··· Text for analysis ···

Great way to add to the freezer and not have to get over run with milk!! Calf looks good too!

As you said, it may not be a high paying job, but it is very rewarding....and practice makes perfect, for goat and you.


----------



## Itchysmom (Apr 3, 2010)

You may not get paid much, but you will save on the meat prices at the grocery store!


----------



## lissablack (Nov 30, 2009)

You'll probably have to keep feeding the calves. Sounds like the goats are doing great! Will it be eno9ugh for the calves later?

Jan


----------



## luvmyherd (Apr 9, 2011)

I know what you mean about being overrun with milk. I have been in the same boat and yet cannot seem to stop milking them. (Am I addicted?!?) And I have four does from this year that I am gonna breed so that will be eight milkers.
We tried to get a calf this year from a guy who was giving them away cuz they kept dying on formula. I really felt like getting goat milk in them could do the trick but we were never able to make the deal with the guy.
I do make cheese and yogurt and ice cream and butter and it is all way more than my husband and I can consume. I also have a dog and lots of cats and two grandchildren who drink quite a bit of it. Still there is a backup in the 'fridge.
Anyway, congratulations on your successes and have fun with the calves.


----------



## Tenacross (May 26, 2011)

··· Supplied entries ···

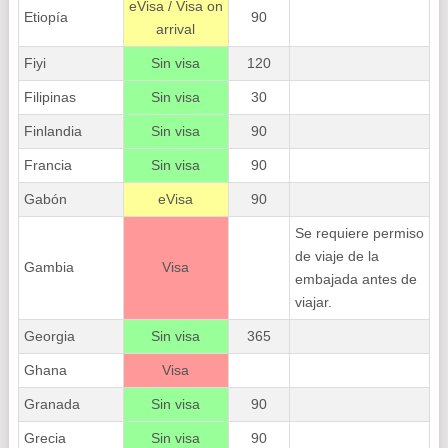
eVisa / Visa on
Etiopía
90
arrival
Fiyi
Sin visa
120
Filipinas
Sin visa
30
Finlandia
Sin visa
90
Francia
Sin visa
90
Gabón
eVisa
90
Se requiere permiso
de viaje de la
Gambia
Visa
embajada antes de
viajar.
Georgia
Sin visa
365
Ghana
Visa
Granada
Sin visa
90
Grecia
Sin visa
90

···

▸ **Your instructions**: Summarize the forum thread about goats and calves in two sentences.

▸ **Answer section**: Replies praise raising calves as a way to add to the freezer, save on grocery meat prices, and avoid being overrun with milk, calling it rewarding even if not well paid, while one asks whether there will be enough for the calves later. Another poster describes having more milk than the household can use despite making cheese, yogurt, ice cream and butter, mentions a failed attempt to get a calf from a man whose calves kept dying on formula, and offers congratulations.